**Exercise goal**
Write out the listing below exactly, and omit any images you find in it.

**Data extract**

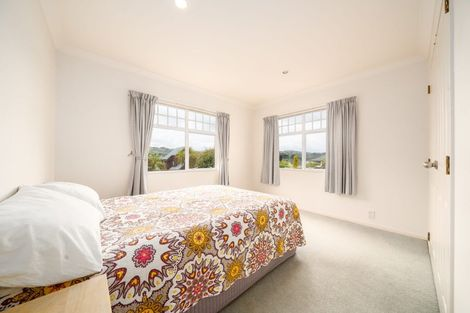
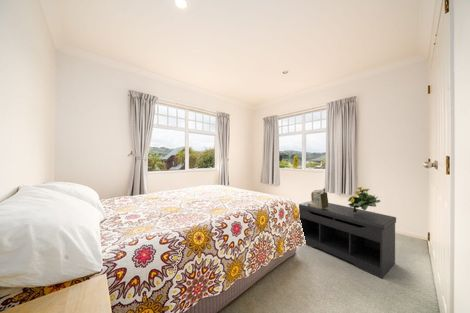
+ decorative box [308,187,329,209]
+ bench [298,201,397,279]
+ flowering plant [347,186,382,213]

**Result for this task**
+ decorative box [308,187,329,209]
+ bench [298,201,397,279]
+ flowering plant [347,186,382,213]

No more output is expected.